Конечно, английский во всех интерфейсах как язык настройки всё ещё доступен, но он не так хорош и не так популярен. Что до казахского языка, то он так и не стал полноценным цифровым языком ещё тогда, когда мы все пользовались смартфонами, а интернет был плоским интерфейсом с элементами взаимодействия в виде кнопочек. Даже тогда, в такой простой, прямо переводящейся форме, казахоязычными интерфейсами в локальных приложениях вроде Kaspi никто не пользовался, а их декоративная роль быстро утратила своё функциональное значение, – и мы остались фактически наедине с русскоязычным бытием, которое, как известно, определяет сознание.
Мой отец всю жизнь боролся за иной, наш собственный путь развития цифровых маленьких языков, таких как, например, бахаса и иврит, сделавших значительные успехи в собственной цифровизации. Но мой отец был всего лишь лингвистом и, признавая важность развития собственных больших языковых моделей и их практического применения, плохо разбирался в искусственном интеллекте и том, как его использовать для обозначенных им задач, поэтому он вырастил меня, воспитал и обеспечил мне образование разработчика цифровых интерфейсов, специалиста по нейробототехнике, то есть профессионала с гораздо большим практическим применением лингвистики в её современной форме. Однако и я не смог сопротивляться всеобщему проникновению русского языка непосредственно к нам в мозг, и теперь мы имеем то, что мы называем Айнурами, Айданами и Айгулями.
И тогда мне осталось только одно: заняться популяризацией обречённого на вымирание. Я стал писать про Казахстан, его историю. Наивные романтические романы о временах и людях силы, когда язык и культура были на подъёме. Тема, которая когда-то была популярна, впрочем, в довольно узких кругах.
В узких кругах вертелись любители средневековой экзотики, казахского рыцарства, которого никогда не существовало, благородного самурайства с собственным степным кодексом чести. Всех этих батыров, которые в живописных стальных доспехах побеждали многотысячные армии всех этих джунгар и китайцев с пушками. Я писал о народе, возглавляемом благородными мужами, мудрыми, справедливыми, биями.
Мой собственный национализм давно утратил ориентацию в пространстве категорий добра и зла. «Nietzsche Духом» – так меня звали в Телеграме – провозглашал во мне героев и героику весьма спорного и довольно малозначительного содержания, зато энергичную и весьма радикально настроенную против колониальности. Словно сотканный из ткани эксцентрики, я отрицал почти всю историю Казахстана в том, что касается чингизидской династии, их централизованной власти и ключевых событий типа присоединения к Царской России. Для меня Абулхаир и его последователи предали нацию и быстро смешались с великорусской доктриной, а непосредственно институт ханской, то есть чингизидской власти, превратился в такую же систему угнетения моего народа, как самодержавие (впрочем, особого противоречия между этими понятиями я не нахожу и поныне, ведь русское самодержавие de jure наследует золотоордынской концепции ханствования-княжения и сюзерено-вассальным взаимоотношениям участников).

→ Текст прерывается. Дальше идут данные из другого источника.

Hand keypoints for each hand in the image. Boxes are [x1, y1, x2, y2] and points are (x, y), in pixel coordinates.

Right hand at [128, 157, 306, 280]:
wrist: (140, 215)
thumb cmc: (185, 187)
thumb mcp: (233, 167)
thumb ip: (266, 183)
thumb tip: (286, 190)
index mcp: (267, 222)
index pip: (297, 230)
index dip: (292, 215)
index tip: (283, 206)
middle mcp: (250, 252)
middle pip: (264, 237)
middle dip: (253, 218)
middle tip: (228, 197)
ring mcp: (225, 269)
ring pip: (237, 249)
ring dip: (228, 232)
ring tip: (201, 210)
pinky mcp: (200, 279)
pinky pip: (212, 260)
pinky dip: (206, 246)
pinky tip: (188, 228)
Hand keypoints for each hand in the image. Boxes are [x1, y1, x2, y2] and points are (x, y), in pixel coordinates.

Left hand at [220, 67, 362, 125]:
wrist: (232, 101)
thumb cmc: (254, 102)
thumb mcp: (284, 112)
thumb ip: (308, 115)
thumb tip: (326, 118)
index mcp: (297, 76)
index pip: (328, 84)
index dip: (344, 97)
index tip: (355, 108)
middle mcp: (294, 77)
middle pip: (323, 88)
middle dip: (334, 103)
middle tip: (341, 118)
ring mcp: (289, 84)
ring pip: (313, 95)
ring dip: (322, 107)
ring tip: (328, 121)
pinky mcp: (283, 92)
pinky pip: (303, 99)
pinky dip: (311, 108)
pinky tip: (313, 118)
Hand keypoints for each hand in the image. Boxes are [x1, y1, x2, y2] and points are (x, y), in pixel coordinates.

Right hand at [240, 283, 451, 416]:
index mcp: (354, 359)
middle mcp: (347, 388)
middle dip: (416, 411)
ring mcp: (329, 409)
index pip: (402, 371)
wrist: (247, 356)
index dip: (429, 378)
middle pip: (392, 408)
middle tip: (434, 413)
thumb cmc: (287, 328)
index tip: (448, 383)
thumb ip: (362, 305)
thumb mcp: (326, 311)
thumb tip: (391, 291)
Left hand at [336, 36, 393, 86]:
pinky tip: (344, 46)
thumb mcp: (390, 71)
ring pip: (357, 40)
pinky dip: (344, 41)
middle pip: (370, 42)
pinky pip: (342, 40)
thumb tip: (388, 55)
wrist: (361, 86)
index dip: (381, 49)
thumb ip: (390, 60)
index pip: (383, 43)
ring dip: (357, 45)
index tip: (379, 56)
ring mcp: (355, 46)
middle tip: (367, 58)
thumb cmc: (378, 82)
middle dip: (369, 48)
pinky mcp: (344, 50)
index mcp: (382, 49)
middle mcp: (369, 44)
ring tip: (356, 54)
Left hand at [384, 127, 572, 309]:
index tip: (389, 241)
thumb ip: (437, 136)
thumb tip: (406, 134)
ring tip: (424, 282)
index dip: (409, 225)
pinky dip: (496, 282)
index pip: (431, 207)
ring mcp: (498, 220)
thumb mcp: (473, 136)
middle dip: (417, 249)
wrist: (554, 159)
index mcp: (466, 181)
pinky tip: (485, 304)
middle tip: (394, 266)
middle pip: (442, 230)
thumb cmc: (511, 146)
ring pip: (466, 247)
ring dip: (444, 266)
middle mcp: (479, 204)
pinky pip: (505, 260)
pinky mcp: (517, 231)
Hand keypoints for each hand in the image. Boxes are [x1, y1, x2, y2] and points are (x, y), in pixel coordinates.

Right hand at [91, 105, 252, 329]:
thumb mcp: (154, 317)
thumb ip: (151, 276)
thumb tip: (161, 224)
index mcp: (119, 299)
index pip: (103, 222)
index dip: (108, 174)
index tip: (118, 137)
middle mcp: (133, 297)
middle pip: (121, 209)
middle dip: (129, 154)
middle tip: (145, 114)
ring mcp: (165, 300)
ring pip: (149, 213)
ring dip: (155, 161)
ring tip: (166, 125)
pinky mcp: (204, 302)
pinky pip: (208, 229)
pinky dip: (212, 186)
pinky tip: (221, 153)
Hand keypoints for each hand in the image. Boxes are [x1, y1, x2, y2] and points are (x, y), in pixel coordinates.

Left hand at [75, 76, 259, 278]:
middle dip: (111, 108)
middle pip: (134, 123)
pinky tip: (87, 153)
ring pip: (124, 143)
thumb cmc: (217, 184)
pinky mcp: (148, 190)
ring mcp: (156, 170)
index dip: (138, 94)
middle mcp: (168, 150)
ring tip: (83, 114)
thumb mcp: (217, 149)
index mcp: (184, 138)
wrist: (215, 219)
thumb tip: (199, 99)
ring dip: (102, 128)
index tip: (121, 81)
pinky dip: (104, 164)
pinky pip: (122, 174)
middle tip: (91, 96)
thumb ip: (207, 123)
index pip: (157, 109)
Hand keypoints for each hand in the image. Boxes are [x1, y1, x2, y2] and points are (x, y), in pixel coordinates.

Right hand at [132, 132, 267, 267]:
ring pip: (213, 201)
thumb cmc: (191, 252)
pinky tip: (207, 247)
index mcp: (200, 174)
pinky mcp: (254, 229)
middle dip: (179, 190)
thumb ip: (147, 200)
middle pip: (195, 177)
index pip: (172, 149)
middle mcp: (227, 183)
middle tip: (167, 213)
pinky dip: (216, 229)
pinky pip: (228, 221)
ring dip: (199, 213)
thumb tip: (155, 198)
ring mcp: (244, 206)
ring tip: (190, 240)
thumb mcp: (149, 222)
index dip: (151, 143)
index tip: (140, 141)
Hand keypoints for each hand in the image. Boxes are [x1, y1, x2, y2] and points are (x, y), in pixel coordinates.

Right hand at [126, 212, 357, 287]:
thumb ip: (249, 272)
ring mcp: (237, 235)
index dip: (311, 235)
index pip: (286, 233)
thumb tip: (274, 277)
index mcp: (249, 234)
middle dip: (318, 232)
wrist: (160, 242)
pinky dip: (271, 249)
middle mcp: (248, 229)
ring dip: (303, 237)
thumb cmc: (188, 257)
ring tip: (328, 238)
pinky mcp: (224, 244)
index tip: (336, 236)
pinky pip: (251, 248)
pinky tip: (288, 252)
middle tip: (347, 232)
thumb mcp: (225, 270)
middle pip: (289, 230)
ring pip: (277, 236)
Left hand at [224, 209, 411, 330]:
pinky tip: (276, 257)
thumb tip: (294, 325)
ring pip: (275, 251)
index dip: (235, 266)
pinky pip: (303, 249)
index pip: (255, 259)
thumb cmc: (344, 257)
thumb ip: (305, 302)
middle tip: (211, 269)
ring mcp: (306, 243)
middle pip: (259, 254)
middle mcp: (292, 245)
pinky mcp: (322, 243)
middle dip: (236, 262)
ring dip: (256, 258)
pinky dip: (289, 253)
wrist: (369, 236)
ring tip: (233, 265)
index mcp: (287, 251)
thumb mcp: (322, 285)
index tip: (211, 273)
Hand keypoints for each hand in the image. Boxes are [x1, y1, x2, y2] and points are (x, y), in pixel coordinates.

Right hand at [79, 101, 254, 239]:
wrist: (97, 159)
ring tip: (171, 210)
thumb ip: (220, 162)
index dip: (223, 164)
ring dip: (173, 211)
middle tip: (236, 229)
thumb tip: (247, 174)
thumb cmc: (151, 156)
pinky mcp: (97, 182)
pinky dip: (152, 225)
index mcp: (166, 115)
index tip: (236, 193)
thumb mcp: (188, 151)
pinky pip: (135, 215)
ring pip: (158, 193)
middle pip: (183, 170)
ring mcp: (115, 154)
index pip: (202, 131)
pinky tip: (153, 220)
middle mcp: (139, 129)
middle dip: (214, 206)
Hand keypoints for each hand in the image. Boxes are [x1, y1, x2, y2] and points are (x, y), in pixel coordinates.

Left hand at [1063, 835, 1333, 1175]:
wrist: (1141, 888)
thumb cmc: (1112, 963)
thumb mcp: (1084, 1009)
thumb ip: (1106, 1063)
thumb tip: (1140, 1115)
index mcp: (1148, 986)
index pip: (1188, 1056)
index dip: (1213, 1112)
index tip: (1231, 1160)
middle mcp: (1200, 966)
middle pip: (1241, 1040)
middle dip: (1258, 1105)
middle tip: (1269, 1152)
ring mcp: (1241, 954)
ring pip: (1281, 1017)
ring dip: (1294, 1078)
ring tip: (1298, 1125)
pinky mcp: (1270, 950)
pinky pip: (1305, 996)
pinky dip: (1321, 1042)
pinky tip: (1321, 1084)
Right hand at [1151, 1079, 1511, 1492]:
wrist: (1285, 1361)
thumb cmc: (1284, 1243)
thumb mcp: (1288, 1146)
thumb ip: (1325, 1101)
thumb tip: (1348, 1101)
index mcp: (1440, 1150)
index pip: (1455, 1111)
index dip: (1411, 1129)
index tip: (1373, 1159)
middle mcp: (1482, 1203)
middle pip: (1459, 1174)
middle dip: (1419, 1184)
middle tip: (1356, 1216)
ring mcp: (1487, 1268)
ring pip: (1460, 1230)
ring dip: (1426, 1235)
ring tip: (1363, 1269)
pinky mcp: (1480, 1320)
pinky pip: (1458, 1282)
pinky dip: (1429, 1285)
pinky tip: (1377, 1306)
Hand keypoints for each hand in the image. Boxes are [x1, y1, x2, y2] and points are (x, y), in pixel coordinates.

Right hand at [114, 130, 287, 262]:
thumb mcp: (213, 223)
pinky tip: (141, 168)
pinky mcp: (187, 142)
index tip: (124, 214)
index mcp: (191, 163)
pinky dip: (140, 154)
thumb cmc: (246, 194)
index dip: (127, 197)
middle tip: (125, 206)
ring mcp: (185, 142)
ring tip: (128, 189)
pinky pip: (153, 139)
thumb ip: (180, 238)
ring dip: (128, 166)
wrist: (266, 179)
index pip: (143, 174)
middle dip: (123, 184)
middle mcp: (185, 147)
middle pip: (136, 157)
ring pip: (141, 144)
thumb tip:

Авторитет и легитимность казахский ханов начиная с Абылая я отрицал; притязания Кенесары на ханство над всеми казахами считал незаконными (что не мешало мне при случае просить вернуть его голову); выросшую из ага-султанства и прокси-ханствования (или прокси-царствования) казахскую интеллигенцию в лице Абая, Шакарима, Чокана Валиханова и Алихана Букейханова я тоже ни в тиын ни ставил.